Document text:
**********

Green candidate Jim Stephenson came in third with 3,862 votes and 22 per cent of the vote share. It was the most votes for any Green Party candidate in the province but not enough for a win.
Stephenson sounded disappointed as results rolled in on Tuesday night.
"At this point it's not as good as expected," he said. "I thought I would be up in the 30 per cent range, but at this point I haven't done the math. Of course we'll have full reports (tomorrow) for sure."
Stephenson, a computer consultant by trade, focused his campaign on public-private partnerships (P3s) which have been used by the provincial government to supplement public dollars and help complete infrastructure projects.
Run of river projects figured as a big issue for all candidates in West Vancouver-Sea to Sky. Both the NDP and Green Parties opposed developing any more private run of river projects on B.C. streams, while the Liberals feel they're an important part of meeting the province's energy needs.
McIntyre said run of river opponents tried hard to make an election issue out of such projects but ultimately wound up inviting scrutiny themselves.
"I think that the fact that they did bring it on to the agenda, and the fact that the media and others put their attention on it is that we were able to get the facts out," she said. "They've been for four years blogging and flogging the myth - and quite successfully - in their own way, but when they got the attention on the issue and the media started asking questions, (CKNW host) Bill Good exposed them for all being about a private vs. public issue."
Province-wide, the election results didn't deviate too far from the 2005 results. With six additional seats the B.C. Liberals got 50 seats, up four from 2005, while the NDP got an additional two seats for a total of 35. The Green Party once again failed to elect a single candidate.
A referendum on voting reform also failed at the ballot box. In addition to MLAs, voters were asked to decide whether to endorse single transferable vote (BC-STV) in future elections.
Rather than the current "first past the post" system in which the candidate with the most votes wins, BC-STV would have required voters to rank candidates according to preference.
The legislature would have had the same number of MLAs under BC-STV but there would have been multiple representatives in each riding. Voters' second and third preferences would have counted towards the results in each riding.

**********

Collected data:
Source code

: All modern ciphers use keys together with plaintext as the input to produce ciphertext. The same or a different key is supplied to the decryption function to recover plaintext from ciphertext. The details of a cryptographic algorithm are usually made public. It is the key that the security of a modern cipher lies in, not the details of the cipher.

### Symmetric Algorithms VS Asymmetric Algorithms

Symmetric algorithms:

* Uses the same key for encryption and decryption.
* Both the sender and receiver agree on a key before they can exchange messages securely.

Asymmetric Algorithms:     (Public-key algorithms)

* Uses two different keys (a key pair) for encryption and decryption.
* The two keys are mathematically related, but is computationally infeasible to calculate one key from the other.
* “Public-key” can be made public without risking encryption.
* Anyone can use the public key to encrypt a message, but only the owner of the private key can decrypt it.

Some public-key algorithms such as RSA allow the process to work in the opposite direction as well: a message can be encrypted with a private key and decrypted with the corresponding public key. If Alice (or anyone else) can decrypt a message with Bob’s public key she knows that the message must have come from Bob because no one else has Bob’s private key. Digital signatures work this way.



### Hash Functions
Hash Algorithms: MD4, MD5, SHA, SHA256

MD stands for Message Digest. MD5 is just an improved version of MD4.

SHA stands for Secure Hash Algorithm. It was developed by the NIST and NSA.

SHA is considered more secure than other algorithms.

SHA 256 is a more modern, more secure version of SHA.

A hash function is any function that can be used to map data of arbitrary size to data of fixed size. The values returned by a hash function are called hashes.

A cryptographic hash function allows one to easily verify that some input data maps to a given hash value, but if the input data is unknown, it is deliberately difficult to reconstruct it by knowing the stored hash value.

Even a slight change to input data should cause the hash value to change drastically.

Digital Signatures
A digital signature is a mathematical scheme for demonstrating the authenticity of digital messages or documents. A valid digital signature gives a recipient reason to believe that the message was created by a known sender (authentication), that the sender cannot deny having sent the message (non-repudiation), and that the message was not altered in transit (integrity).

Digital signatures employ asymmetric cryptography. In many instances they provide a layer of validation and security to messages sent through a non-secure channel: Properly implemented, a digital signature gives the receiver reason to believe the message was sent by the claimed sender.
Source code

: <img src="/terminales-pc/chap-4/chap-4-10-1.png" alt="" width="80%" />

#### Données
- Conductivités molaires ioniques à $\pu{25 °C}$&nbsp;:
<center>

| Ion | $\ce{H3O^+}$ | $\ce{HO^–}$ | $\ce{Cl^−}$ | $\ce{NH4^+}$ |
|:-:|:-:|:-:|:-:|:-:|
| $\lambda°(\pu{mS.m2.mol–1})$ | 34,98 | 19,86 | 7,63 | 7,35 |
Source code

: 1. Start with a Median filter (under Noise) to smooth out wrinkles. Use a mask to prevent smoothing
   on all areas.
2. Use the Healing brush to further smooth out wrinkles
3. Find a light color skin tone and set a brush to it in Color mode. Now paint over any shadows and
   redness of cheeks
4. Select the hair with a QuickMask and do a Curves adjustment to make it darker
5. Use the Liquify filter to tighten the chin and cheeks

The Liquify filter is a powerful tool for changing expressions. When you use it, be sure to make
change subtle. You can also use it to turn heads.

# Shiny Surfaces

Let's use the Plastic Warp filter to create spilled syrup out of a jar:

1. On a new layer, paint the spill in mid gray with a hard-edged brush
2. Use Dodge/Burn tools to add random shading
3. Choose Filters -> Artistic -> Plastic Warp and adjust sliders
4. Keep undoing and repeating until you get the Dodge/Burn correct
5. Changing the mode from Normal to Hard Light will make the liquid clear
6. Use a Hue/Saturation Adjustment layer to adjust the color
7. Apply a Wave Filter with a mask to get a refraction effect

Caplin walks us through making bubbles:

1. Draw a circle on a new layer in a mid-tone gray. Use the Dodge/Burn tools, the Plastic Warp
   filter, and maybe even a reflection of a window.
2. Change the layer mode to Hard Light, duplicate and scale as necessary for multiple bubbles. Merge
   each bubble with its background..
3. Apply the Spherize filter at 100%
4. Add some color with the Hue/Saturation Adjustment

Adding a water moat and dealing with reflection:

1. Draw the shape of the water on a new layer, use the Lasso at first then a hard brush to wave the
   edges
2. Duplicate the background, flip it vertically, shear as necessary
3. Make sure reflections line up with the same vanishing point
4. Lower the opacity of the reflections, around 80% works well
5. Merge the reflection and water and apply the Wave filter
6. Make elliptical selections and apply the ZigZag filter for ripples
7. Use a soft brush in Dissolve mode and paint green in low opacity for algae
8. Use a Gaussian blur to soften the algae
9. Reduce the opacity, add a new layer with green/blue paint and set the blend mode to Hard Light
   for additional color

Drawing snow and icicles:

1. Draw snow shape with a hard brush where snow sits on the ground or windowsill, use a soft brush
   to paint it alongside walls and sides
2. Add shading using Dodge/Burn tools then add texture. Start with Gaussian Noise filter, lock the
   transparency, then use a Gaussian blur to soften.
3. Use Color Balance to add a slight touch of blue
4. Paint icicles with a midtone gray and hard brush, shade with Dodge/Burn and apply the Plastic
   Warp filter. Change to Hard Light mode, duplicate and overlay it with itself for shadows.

**********

Problem set:
(1) Retype the passage of the election article from "A referendum on" up to and including "in future elections.".
(2) State how many lines in the records contain the string "Burn", giving only the number.

Task answers:
(1)
A referendum on voting reform also failed at the ballot box. In addition to MLAs, voters were asked to decide whether to endorse single transferable vote (BC-STV) in future elections.

(2) 5